Disillusi e precari: che futuro diamo ai nostri ragazzi?
«L’Italia ha bisogno dei voi», ho scritto due settimane fa . «Non è vero», risponde una lettrice. «Lo dico con ragione di causa perché io faccio parte di quella schiera di giovani senza prospettive». Che dolore.
Quella di Rachele è una lettera lucidissima e quindi, proprio per questo, ancora più disperante. «Faccio parte di quel nutrito gruppo di ragazzi laureati al quale le aziende italiane non si degnano nemmeno di inoltrare una mail preimpostata di rifiuto all’invio di un curriculum vitae. La mia storia è uguale a quella di tanti: stage senza rimborso che durano 10-12 mesi, lavori “a cottimo” sottopagati in nero, finti apprendistati, una mole immensa di competenze buttate all’aria. Australia, America, perfino la Luna sono più appetibili di questo Paese che purtroppo amo ancora. Prima di un lavoro, abbiamo bisogno di un’opportunità. Perché senza sono tutte chiacchiere a vuoto».
E, tenera, conclude così: «Nonostante i toni lascino immaginare tutt’altro, la saluto in maniera cordiale». E adesso cosa le rispondo? Che ha ragione? E allora? Che mi dispiace, ma non può prendersela con me, perché non è colpa mia? Ridicolo. E anche falso, perché in qualche modo sento che noi adulti non stiamo facendo tutto quello che potremmo e dovremmo per i giovani.
Cerco dei dati, per documentarmi meglio, e verifico, ahimè, che la disoccupazione giovanile in Italia è in costante crescita e ormai supera il 25 per cento, a fronte del 19 nell’area euro, il 18 negli Stati Uniti e addirittura il 10 in Germania. Questo vuol dire che per ogni disoccupato adulto ce ne sono 4 giovani. E per le donne la situazione è anche peggiore.
Certo la crisi non aiuta, ma il problema è più antico e più profondo ed è in una contraddizione tragica del nostro mercato del lavoro che protegge, e tanto, chi il lavoro ce l’ha già a scapito di chi con questo sistema non entrerà mai perché le aziende sono terrorizzate, a maggior ragione di questi tempi, dalle assunzioni a tempo indeterminato.
E così si sono creati due mercati paralleli e, quel che è peggio, un assurdo equilibrio (se vogliamo definirlo tale) per cui il lavoro sicuro e la pensione, abbastanza sicura, del genitore garantiscono un minimo di supporto ai figli che non avranno probabilmente mai né l’uno né l’altra.

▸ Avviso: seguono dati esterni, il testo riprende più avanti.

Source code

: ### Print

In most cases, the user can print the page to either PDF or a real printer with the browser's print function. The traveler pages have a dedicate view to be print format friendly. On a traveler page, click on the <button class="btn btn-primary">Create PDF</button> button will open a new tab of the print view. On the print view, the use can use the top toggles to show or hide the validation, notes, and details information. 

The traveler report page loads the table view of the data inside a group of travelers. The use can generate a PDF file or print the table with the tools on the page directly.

Figli che infatti vivono molto più a lungo in famiglia (e fino a età quasi imbarazzanti), si sposano sempre più tardi e rimandano più possibile la nascita di un figlio (e mi raccomando che sia solo uno). Così giovane finisce, per forza di cose, a coincidere con precario, o comunque non indipendente. Cosa fare?
C’è una sola soluzione, sostengono esimi economisti, e cioè riformare radicalmente il mercato del lavoro, abolire la vecchia filosofia del “posto fisso”, combattere la gerontocrazia imperante (va be’, questo non solo in ambito professionale) unificando o almeno avvicinando quei due mercati paralleli che vedono da una parte gli adulti, i “genitori”, con tutte le tutele e i privilegi, e dall’altra i giovani precari.
Fino a oggi nessun governo ha avuto il coraggio o la forza per farlo, ma il rischio che stiamo correndo è ben più grave di quello economico. Ed è quello che ci racconta Rachele: una generazione di ragazzi sfiduciati e disillusi, che amano il proprio Paese, ma sempre più spesso scappano all’estero per trovare quello che non hanno trovato qui.
Vi prego, diteci che dopo le quote rosa non saremo costretti a combattere per le quote giovani!